Cars dominate the landscape, with more cars per capita than most European countries. We’ve built entire suburban sprawls with the assumption that everyone drives solo. Public transport? A distant second thought, patchy at best. We drive to work alone, we shop alone, we go to the gym alone. The very fabric of our lives is fragmented.
Or maybe that’s just me?
In Dublin, around 63% of households own at least one car, and in rural areas, it’s closer to 90%.
The roads are clogged, the air quality is suffering, and yet we persist – because we have been sold the idea that autonomy is a form of freedom. In reality, it’s another way to keep us apart.

Public Transport and Social Cohesion: Lessons from Abroad
Now look at countries that get it right – like Denmark or the Netherlands – where cycling infrastructure and efficient public transport make car ownership a choice rather than a necessity. These places aren’t just more sustainable; they’re happier.
Why? Because public spaces encourage interaction. You see your neighbours. You talk to strangers. You remember that you’re part of something larger than yourself.
But then there are wealthy capitalist hubs like New York and London, where public transport is miserable – packed, stressful, isolating.
It’s a system designed to move workers efficiently, not to build community.
These cities exemplify how capitalist priorities disregard human needs, creating daily environments of isolation and frustration.

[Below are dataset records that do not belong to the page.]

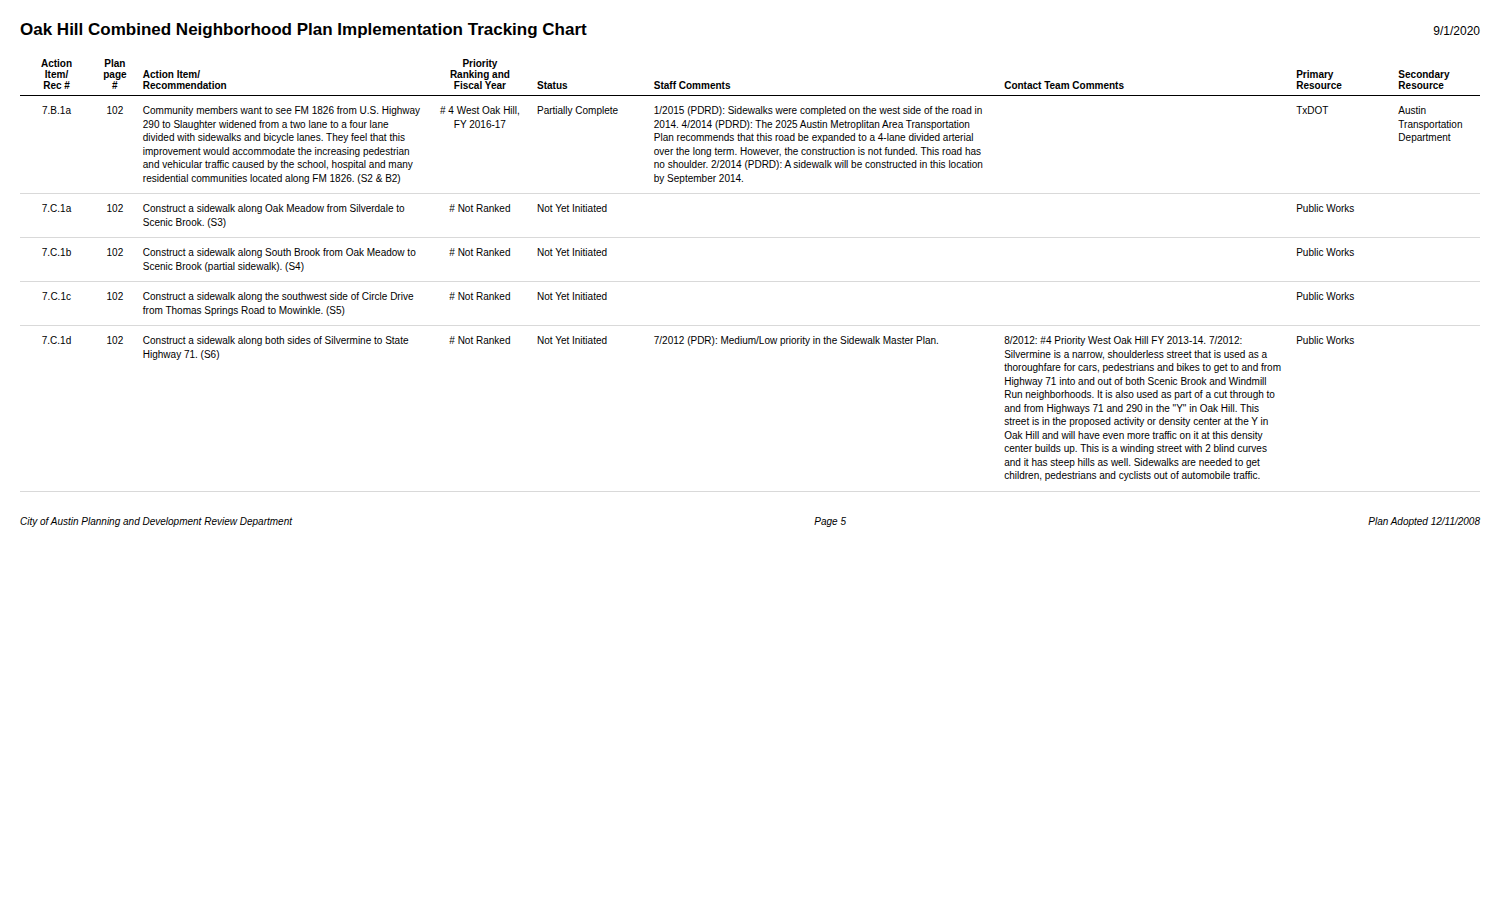Oak Hill Combined Neighborhood Plan Implementation Tracking Chart
9/1/2020
| Action Item/ Rec # | Plan page # | Action Item/ Recommendation | Priority Ranking and Fiscal Year | Status | Staff Comments | Contact Team Comments | Primary Resource | Secondary Resource |
| --- | --- | --- | --- | --- | --- | --- | --- | --- |
| 7.B.1a | 102 | Community members want to see FM 1826 from U.S. Highway 290 to Slaughter widened from a two lane to a four lane divided with sidewalks and bicycle lanes. They feel that this improvement would accommodate the increasing pedestrian and vehicular traffic caused by the school, hospital and many residential communities located along FM 1826. (S2 & B2) | # 4 West Oak Hill, FY 2016-17 | Partially Complete | 1/2015 (PDRD): Sidewalks were completed on the west side of the road in 2014. 4/2014 (PDRD): The 2025 Austin Metroplitan Area Transportation Plan recommends that this road be expanded to a 4-lane divided arterial over the long term. However, the construction is not funded. This road has no shoulder. 2/2014 (PDRD): A sidewalk will be constructed in this location by September 2014. | | TxDOT | Austin Transportation Department |
| 7.C.1a | 102 | Construct a sidewalk along Oak Meadow from Silverdale to Scenic Brook. (S3) | # Not Ranked | Not Yet Initiated | | | Public Works | |
| 7.C.1b | 102 | Construct a sidewalk along South Brook from Oak Meadow to Scenic Brook (partial sidewalk). (S4) | # Not Ranked | Not Yet Initiated | | | Public Works | |
| 7.C.1c | 102 | Construct a sidewalk along the southwest side of Circle Drive from Thomas Springs Road to Mowinkle. (S5) | # Not Ranked | Not Yet Initiated | | | Public Works | |
| 7.C.1d | 102 | Construct a sidewalk along both sides of Silvermine to State Highway 71. (S6) | # Not Ranked | Not Yet Initiated | 7/2012 (PDR): Medium/Low priority in the Sidewalk Master Plan. | 8/2012: #4 Priority West Oak Hill FY 2013-14. 7/2012: Silvermine is a narrow, shoulderless street that is used as a thoroughfare for cars, pedestrians and bikes to get to and from Highway 71 into and out of both Scenic Brook and Windmill Run neighborhoods. It is also used as part of a cut through to and from Highways 71 and 290 in the "Y" in Oak Hill. This street is in the proposed activity or density center at the Y in Oak Hill and will have even more traffic on it at this density center builds up. This is a winding street with 2 blind curves and it has steep hills as well. Sidewalks are needed to get children, pedestrians and cyclists out of automobile traffic. | Public Works | |
City of Austin Planning and Development Review Department
Page 5
Plan Adopted 12/11/2008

The Capitalist Agenda: Divide and Isolate
And this is the crux of it: systems that prioritise profit over people don’t want community.
They want isolated consumers who make individual purchases rather than communal ones.
The more isolated we are, the easier we are to manipulate, market to, and exploit.
If public transport becomes intolerable, you’ll buy a car.
If local pubs close, you’ll drink alone at home.
If you can’t get that lifesaving operation on the NHS (in the north), you’ll go private.
If your job goes remote, you’ll work in silence, isolated from your colleagues.

Reclaiming Community in a Fragmented Ireland
The way forward isn’t to long for the past but to fight for a future that remembers our roots. Invest in public spaces. Demand better transport. Celebrate shared ownership of resources. Talk to your neighbours.
We don’t need to return to a mythologised past, but we do need to realise that the fragmented, individualised way we’re living isn’t sustainable.
And it’s certainly not Irish.
Community isn’t just about being nice.
It’s about power.
The more connected we are, the harder we are to divide.
And in a world that thrives on division, coming together is the most radical act we can commit.